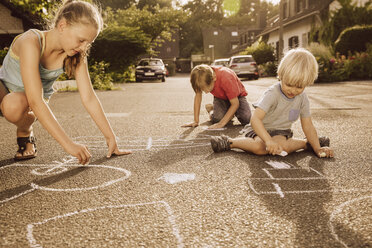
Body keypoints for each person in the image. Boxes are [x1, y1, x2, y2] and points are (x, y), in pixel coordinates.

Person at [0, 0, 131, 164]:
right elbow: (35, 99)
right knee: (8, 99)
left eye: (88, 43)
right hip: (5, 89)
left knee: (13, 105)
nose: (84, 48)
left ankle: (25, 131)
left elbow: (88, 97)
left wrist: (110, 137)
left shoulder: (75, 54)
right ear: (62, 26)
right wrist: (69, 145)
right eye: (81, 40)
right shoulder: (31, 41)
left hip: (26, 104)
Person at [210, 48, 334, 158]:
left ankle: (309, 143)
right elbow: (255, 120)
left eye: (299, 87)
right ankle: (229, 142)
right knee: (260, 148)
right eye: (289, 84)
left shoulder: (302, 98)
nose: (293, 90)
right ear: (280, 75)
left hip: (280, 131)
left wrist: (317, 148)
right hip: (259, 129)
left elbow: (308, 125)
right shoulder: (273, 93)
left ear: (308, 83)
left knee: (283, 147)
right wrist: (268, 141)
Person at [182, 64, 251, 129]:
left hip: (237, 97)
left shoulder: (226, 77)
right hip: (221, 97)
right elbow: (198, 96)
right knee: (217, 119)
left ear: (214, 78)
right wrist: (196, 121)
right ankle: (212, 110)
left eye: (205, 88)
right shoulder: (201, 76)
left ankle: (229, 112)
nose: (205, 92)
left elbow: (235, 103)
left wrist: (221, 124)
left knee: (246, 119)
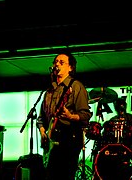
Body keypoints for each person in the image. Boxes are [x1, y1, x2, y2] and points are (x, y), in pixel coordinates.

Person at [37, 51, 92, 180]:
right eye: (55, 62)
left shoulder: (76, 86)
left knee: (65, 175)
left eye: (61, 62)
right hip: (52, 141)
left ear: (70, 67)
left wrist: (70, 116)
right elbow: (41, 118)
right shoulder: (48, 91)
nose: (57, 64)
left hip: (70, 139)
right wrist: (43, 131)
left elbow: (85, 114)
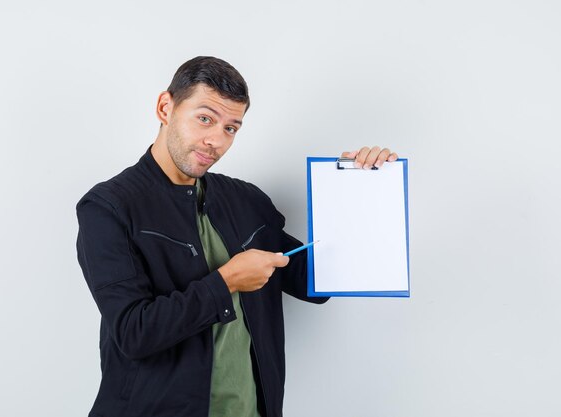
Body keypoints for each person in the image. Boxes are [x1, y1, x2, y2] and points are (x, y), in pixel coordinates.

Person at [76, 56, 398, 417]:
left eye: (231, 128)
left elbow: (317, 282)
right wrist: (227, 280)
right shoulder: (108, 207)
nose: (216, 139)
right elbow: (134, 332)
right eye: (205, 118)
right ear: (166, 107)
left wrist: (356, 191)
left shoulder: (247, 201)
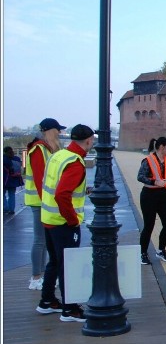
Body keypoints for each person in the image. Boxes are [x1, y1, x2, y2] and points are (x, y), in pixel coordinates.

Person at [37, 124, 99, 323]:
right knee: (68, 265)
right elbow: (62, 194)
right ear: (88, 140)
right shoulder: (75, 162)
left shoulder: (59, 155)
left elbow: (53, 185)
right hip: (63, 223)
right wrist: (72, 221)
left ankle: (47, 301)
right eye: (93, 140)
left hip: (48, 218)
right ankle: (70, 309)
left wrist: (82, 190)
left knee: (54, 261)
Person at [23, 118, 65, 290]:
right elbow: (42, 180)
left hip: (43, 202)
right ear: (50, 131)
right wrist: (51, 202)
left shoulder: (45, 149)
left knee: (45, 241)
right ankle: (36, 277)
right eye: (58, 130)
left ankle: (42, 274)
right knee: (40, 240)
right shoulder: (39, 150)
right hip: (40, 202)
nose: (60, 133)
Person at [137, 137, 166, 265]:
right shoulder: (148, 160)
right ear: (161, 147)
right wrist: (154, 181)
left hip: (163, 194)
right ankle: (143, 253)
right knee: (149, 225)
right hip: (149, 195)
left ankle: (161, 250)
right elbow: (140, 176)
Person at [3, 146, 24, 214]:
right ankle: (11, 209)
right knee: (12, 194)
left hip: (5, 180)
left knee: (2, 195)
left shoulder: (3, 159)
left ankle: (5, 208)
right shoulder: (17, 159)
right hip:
------
### Assigned task
Return only and exactly the lines from the one that contains "left elbow: (53, 185)" through the final line of the material above.

### Worked solution
left elbow: (53, 185)
right hip: (63, 223)
right wrist: (72, 221)
left ankle: (47, 301)
right eye: (93, 140)
left hip: (48, 218)
right ankle: (70, 309)
left wrist: (82, 190)
left knee: (54, 261)
Person at [23, 118, 65, 290]:
right elbow: (42, 180)
left hip: (43, 202)
right ear: (50, 131)
right wrist: (51, 202)
left shoulder: (45, 149)
left knee: (45, 241)
right ankle: (36, 277)
right eye: (58, 130)
left ankle: (42, 274)
right knee: (40, 240)
right shoulder: (39, 150)
right hip: (40, 202)
nose: (60, 133)
Person at [137, 137, 166, 265]:
right shoulder: (148, 160)
right ear: (161, 147)
right wrist: (154, 181)
left hip: (163, 194)
right ankle: (143, 253)
right knee: (149, 225)
right hip: (149, 195)
left ankle: (161, 250)
right elbow: (140, 176)
Person at [3, 146, 24, 214]:
right ankle: (11, 209)
right knee: (12, 194)
left hip: (5, 180)
left knee: (2, 195)
left shoulder: (3, 159)
left ankle: (5, 208)
right shoulder: (17, 159)
right hip:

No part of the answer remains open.